A total of 360 babies have been abandoned in 10 South Africa’s state hospitals in the past three years in the province of Gauteng, health provincial minister Hope Papo revealed last week in a written reply to questions by the Democratic Alliance (DA), the country’s leading opposition party.
Papo said 136 babies were abandoned in 2011, 135 in 2012, and 89 up to August this year.
Is it the case of South African mothers going crazy and getting rid of the babies they kept in their wombs for nine months, and endured a lot to deliver?
Nobody knows, but some observers believe this is a trend of a ‘sick’ society needing a huge dose of condom and sexual abstinence discipline, contraceptives, and respect for human life.
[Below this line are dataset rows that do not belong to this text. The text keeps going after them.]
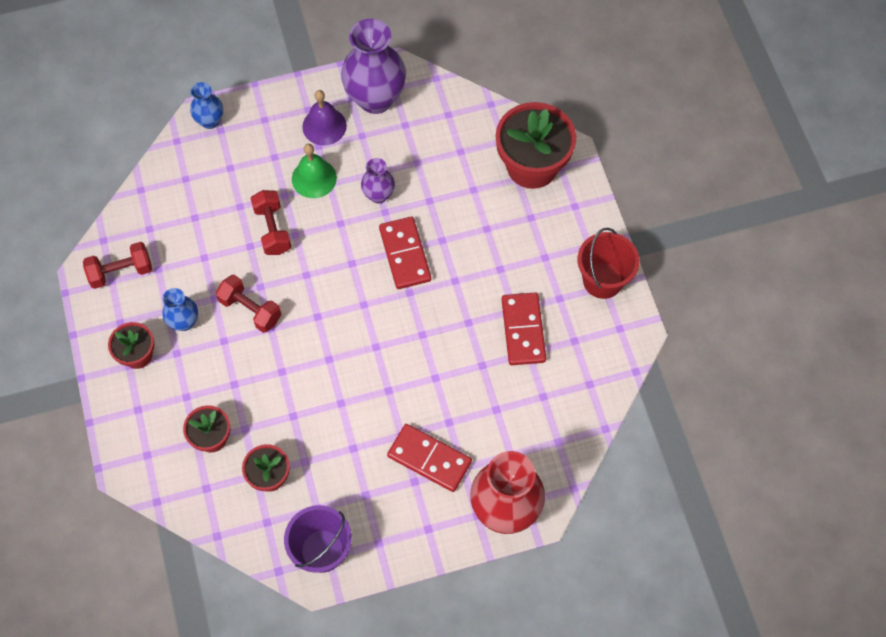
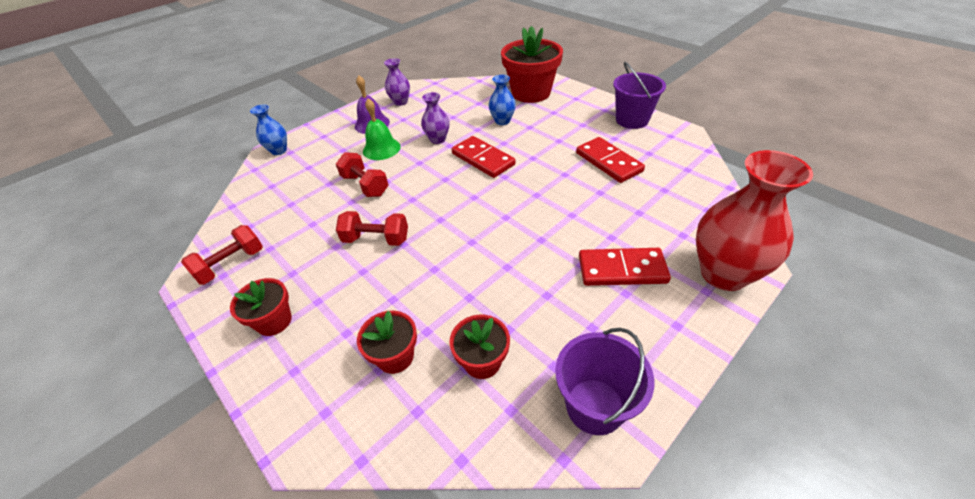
camera: 25 degrees left, 20 degrees down
blue vase [162,288,198,331] -> blue vase moved to [489,75,516,125]
purple vase [341,19,406,114] -> purple vase [384,58,410,106], size x0.51
red bucket [577,228,640,299] -> purple bucket [613,62,666,129]

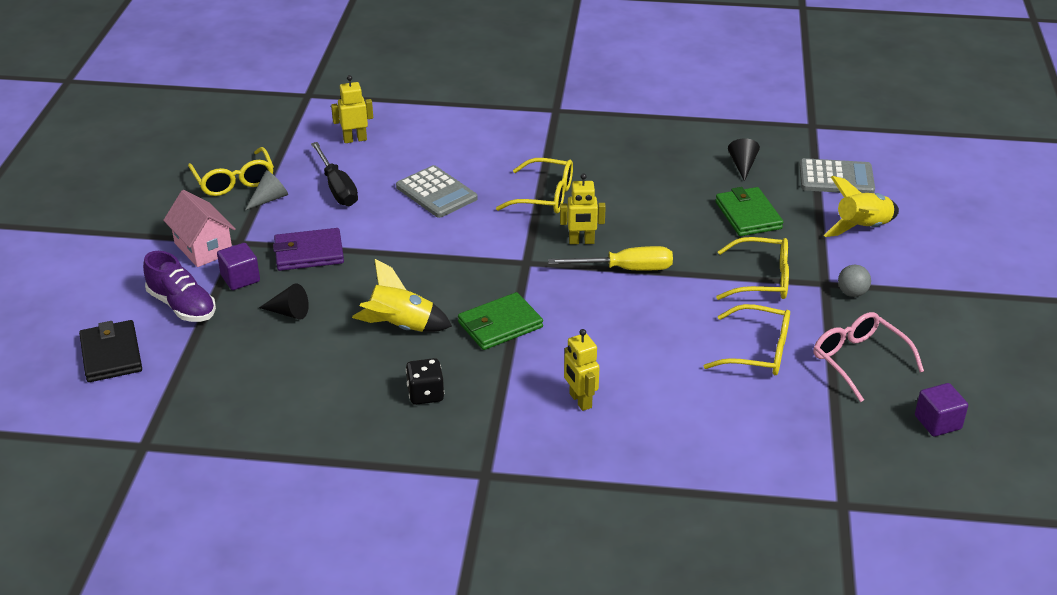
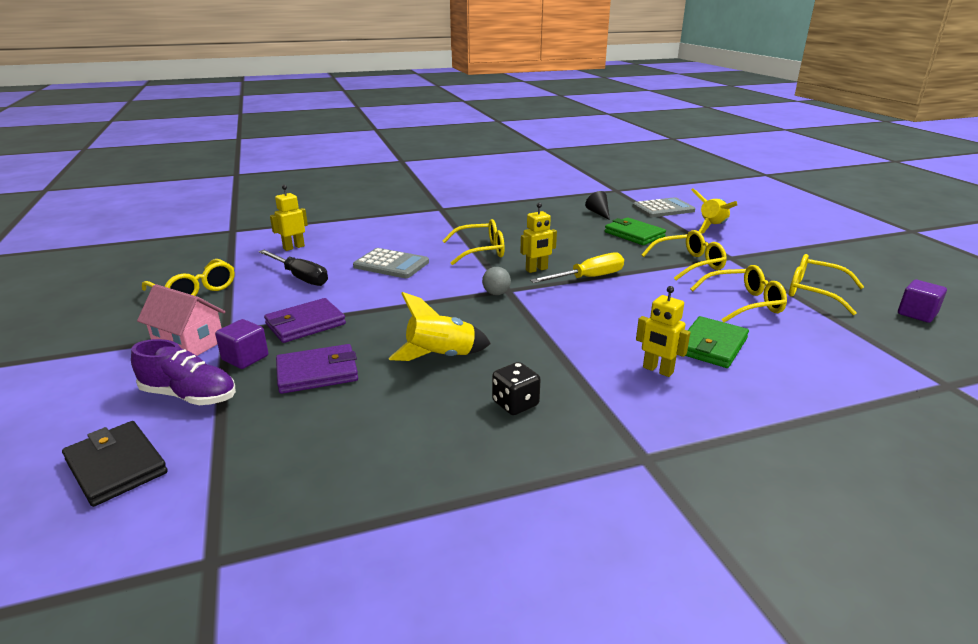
camera: 25 degrees left, 10 degrees down
grey cone [245,170,288,210] -> none
black cone [259,283,309,320] -> purple wallet [276,344,358,394]
green wallet [458,292,543,350] -> green wallet moved to [685,316,749,368]
pink glasses [813,312,924,402] -> yellow glasses [789,254,864,315]
grey ball [838,265,871,297] -> grey ball moved to [482,267,511,295]

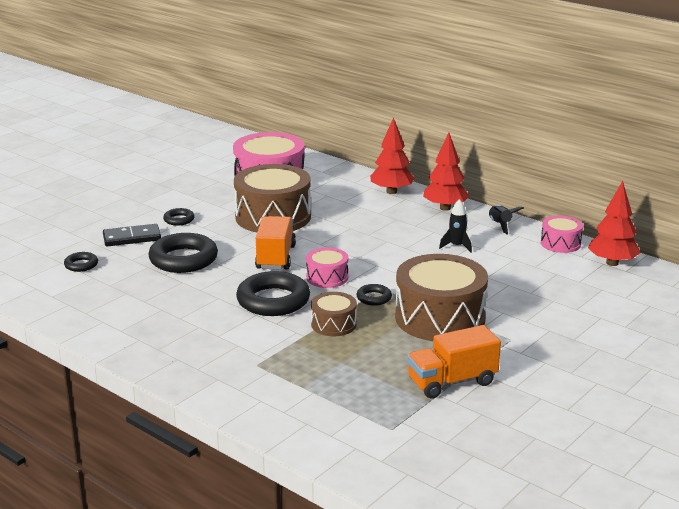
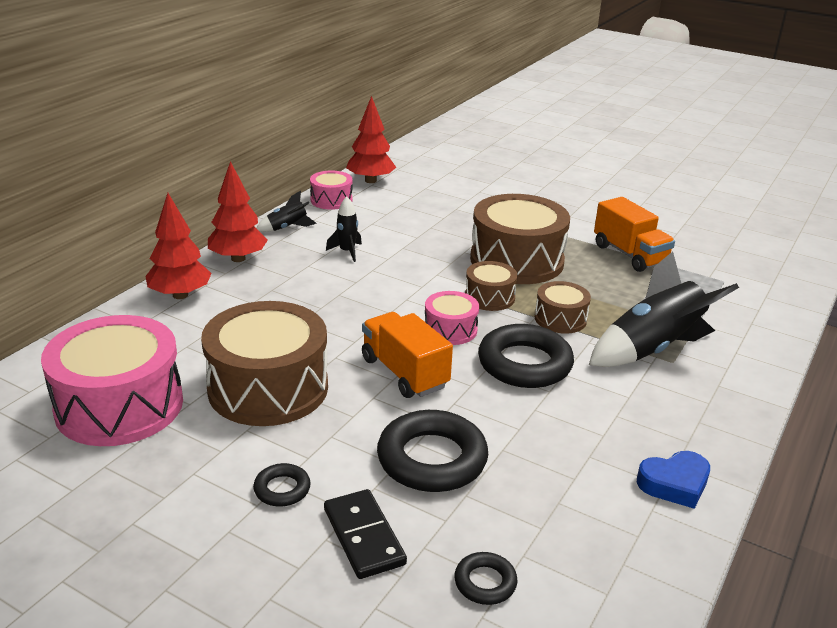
camera: 100 degrees left, 5 degrees up
orange truck [255,216,296,270] -> orange truck turned 60 degrees clockwise [362,312,453,398]
black ring [356,284,392,306] -> brown drum [465,261,518,311]
none -> black rocket [589,251,739,367]
none -> blue heart [637,451,710,509]

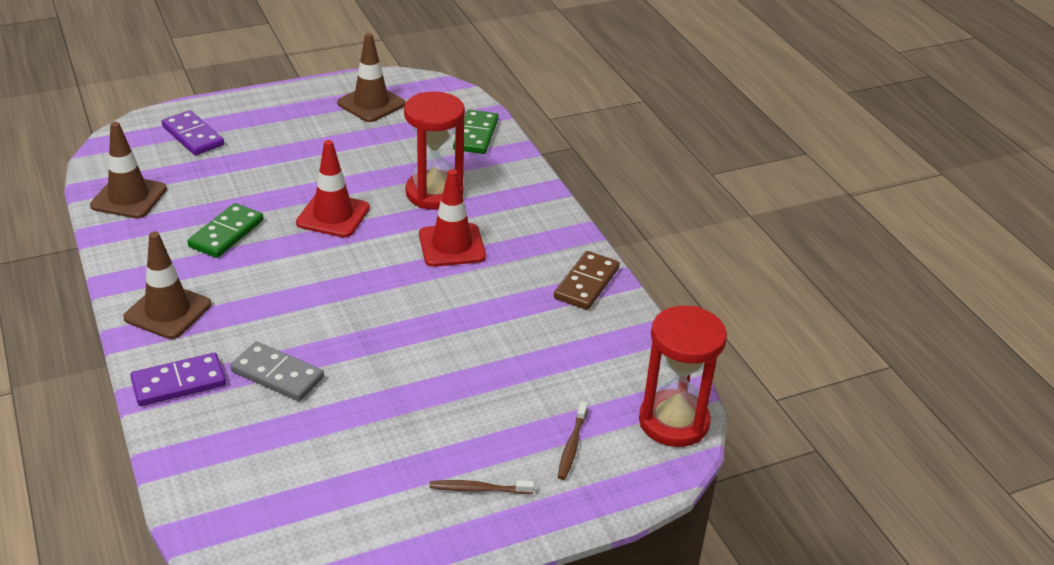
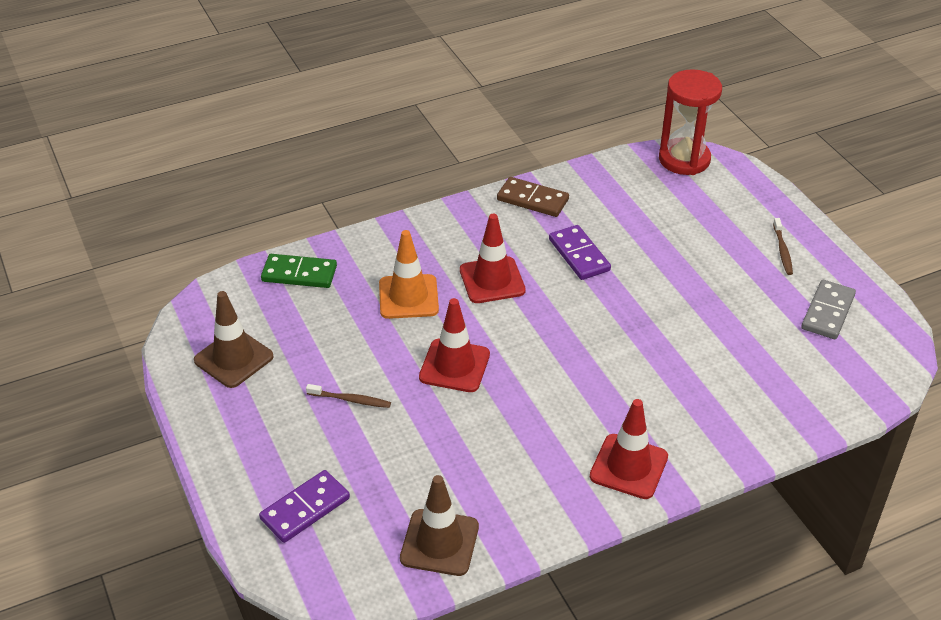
camera: 90 degrees left, 5 degrees up
brown traffic cone [123,232,211,339] -> red traffic cone [590,399,668,499]
purple domino [130,353,226,406] -> purple domino moved to [549,225,611,280]
green domino [187,203,264,258] -> none
grey domino [230,342,324,401] -> grey domino moved to [801,280,856,339]
red hourglass [404,92,465,210] -> orange traffic cone [379,230,439,319]
brown toothbrush [558,402,588,480] -> brown toothbrush moved to [306,384,391,408]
The babies have been abandoned in the following hospitals:
Carletonville Hospital (worst affected): 55
Pholosong in Tsakane: 41
Tembisa and Far East Rand Hospitals: 35 each
Charlotte Maxeke (former Johannesburg Hospital): 24
Leratong : 24
Mamelodi : 19
Chris Hani Bara : 17
Dr Yusuf Dadoo : 16
Steve Biko : 14
Most of these babies are placed with Child Welfare within a few weeks, but some babies may stay in the hospital as long as four months if Child Welfare has no available beds, Papo said.
Gauteng Province is Africa’s fourth-biggest economy, and South Africa’s richest province (35% of GDP), but it is the place worst affected by HIV/Aids, promiscuity, homelessness, extreme poverty, alcohol and drug abuse, and students’ sexual greed.
“It’s a great tragedy that so many babies are abandoned. More education is needed so that distressed mothers are aware of options like voluntary foster care or adoption,” Jack Bloom, DA provincial leader in the Legislature said in a statement.
Unplanned pregnancies and poverty appear to be the main reasons for mothers leaving their babies in hospitals after birth, the statement added.